■ **AUFGABEN**:
a) Beantworten Sie anhand des Artikels über Chinas Autobauer die folgenden Fragen:
(i) Welches Land ist laut Artikel der wichtigste Autoabsatzmarkt der Welt?
(ii) Welcher Autobauer stellte den Geländewagen Landwind her?
(iii) Mit welchem Modell scheiterte der Hersteller Brilliance beim Versuch eines Markteintritts?
b) Führen Sie den Artikel über Chinas Autobauer im Anschluss an den Satz „Auch dessen Versuch eines Markteintritts wurde zu einem Desaster.“ weiter.

■ **TEXTAUSZUG**:
Qoros, Nio, Byron So motzen Deutsche Chinas E-Autos auf
29.08.2021, 17:09 Uhr
Faraday FF91S 2017
(Foto: Andrej Sokolow//dpa)
China ist der wichtigste Autoabsatzmarkt der Welt. Elektro ist im Reich der Mitte in. Die Modelle der Chinesen haben es bislang nach Deutschland nicht geschafft - trotz tatkräftiger Unterstützung zahlreicher Ex-Manager von BMW und VW.
Angefangen hat alles zu Beginn des neuen Jahrtausends: Damals fand die chinesische Regierung, es wäre an der Zeit, dass ihre im Inland doch so erfolgreiche Autoindustrie erste Schritte zur Eroberung des Weltmarktes machen könnte. Schließlich gab es in fast allen der insgesamt 23 Provinzen des Landes mittlerweile Autohersteller - insgesamt mehr als 300. 2005 taucht in den Niederlanden ein Gefährt namens Landwind auf, ein Geländewagen des Autobauers Jiangling, in Europa völlig unbekannt. Der Landwind war ein Nachbau des Isuzu Rodeo der Baujahre 1991 bis 1997 sowie von dessen Schwestermodell Opel Frontera. Der Landwind erhielt vernichtende Kritiken und fiel am Markt spektakulär durch - wegen extrem schlechter Crashtests, im Ernstfall mit teils tödlicher Konsequenz für die Insassen. Ein ähnliches Schicksal ereilte knapp zwei Jahre später den Hersteller Brilliance mit dem BS6. Auch dessen Versuch eines Markteintritts wurde zu einem Desaster.

■ **BEREITGESTELLTES MATERIAL**:

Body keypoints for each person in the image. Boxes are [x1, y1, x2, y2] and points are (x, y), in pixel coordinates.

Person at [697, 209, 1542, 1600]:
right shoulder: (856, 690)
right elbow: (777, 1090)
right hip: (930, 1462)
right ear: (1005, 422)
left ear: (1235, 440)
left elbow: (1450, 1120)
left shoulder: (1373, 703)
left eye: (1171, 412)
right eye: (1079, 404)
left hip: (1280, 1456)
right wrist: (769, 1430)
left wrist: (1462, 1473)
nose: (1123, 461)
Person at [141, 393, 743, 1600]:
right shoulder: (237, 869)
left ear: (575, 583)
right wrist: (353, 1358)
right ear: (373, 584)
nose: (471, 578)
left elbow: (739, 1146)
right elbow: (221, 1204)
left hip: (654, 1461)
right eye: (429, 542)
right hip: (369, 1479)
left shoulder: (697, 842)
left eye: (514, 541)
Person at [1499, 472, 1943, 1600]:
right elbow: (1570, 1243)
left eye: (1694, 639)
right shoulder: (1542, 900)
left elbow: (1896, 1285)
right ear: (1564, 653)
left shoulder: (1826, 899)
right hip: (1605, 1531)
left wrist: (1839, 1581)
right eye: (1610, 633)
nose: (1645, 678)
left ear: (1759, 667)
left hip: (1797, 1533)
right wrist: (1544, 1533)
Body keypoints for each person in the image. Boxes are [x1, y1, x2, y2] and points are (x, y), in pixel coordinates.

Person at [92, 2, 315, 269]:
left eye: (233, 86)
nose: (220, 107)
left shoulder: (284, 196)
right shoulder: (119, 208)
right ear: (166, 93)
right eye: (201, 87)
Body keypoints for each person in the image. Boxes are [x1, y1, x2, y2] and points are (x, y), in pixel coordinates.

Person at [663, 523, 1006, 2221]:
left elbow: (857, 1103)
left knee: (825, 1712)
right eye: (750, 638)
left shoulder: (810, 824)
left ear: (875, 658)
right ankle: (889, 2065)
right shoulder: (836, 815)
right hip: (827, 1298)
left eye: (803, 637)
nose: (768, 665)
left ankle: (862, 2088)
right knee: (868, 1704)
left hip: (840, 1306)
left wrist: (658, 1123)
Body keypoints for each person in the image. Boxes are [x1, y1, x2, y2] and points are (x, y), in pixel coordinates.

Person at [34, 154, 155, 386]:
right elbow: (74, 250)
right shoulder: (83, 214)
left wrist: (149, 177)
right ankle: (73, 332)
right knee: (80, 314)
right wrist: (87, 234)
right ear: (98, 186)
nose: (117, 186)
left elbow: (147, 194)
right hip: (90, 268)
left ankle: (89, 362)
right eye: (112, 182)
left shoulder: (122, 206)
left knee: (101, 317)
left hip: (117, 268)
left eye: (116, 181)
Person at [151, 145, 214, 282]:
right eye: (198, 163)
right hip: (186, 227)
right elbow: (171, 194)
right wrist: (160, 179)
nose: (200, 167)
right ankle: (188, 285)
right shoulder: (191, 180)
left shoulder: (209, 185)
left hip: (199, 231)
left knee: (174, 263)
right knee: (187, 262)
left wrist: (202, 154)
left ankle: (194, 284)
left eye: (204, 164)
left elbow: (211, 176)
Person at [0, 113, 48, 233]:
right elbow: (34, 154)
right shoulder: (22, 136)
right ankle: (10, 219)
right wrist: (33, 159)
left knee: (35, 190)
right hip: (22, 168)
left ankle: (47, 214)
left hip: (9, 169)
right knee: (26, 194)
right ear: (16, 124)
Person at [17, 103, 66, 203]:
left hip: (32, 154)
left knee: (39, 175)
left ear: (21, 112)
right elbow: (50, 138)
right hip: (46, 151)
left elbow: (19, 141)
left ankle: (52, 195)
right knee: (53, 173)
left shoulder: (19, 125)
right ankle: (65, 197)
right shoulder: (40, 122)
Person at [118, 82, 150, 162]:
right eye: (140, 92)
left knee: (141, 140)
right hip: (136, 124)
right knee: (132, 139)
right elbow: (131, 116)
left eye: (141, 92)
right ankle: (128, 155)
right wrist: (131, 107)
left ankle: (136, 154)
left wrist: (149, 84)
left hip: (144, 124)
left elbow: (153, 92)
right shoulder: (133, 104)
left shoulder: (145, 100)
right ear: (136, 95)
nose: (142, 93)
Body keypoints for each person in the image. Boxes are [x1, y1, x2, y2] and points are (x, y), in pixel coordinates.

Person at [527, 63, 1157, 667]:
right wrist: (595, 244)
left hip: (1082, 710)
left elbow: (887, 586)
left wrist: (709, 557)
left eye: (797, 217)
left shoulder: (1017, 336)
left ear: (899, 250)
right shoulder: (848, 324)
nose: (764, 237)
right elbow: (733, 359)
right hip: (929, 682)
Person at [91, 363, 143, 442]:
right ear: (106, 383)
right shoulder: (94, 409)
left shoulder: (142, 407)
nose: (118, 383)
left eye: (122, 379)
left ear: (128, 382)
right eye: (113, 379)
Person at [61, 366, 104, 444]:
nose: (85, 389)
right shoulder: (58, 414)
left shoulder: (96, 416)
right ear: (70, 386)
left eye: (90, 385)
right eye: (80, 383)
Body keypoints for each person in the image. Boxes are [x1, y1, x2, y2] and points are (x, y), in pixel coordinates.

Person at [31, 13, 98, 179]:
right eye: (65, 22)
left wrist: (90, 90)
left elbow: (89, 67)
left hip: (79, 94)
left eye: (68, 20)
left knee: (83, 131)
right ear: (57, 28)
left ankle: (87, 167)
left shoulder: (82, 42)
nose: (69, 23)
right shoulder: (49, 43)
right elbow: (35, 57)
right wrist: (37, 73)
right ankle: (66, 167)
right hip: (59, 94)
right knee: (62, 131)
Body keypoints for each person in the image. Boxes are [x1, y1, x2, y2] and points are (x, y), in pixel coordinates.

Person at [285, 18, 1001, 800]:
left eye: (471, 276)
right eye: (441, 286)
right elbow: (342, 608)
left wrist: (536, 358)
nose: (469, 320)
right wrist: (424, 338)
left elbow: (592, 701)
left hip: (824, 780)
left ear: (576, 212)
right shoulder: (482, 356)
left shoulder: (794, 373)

■ **LÖSUNGEN**:
a)
(i) China
(ii) Jiangling
(iii) Mit dem BS6

b)
Aufgrund all dieser Misserfolge kam die chinesische Regierung zu der Erkenntnis, dass es, um auf dem Weltmarkt erfolgreich zu sein, für ihre Autoindustrie nicht ausreichte, westliche Technologie nur zu kopieren und nachzubauen. Peking war sich nun sicher, dass man "humanes" automobiles Engineering, also Knowhow in Person erfahrener Automanager aus westlichen Herstellerunternehmen, an den Beginn der Markteroberung setzen müsse. Hohe Personal-Einstandskosten inklusive.
Erfahren, rüstig, sucht ...
Und so geschah es dann auch die nächsten 20 Jahre. Immer wieder tauchten in der Autowelt Prototypen oder neue chinesische Automarken auf, hinter denen als treibende Kräfte und Aufbauhelfer Spitzen-Manager aus Entwicklungs- oder Vertriebsressorts deutscher Autohersteller standen. Eine Win-Win-Situation für beide Seiten: Die chinesische Autoindustrie bekam ausgewiesenes automobiles Knowhow aus der Autobranche in Deutschland und die meist rüstigen deutschen Manger, die ihre Unternehmen in der Regel altersbedingt und oft gegen den eigenen Willen verlassen hatten, eine neue Herausforderung.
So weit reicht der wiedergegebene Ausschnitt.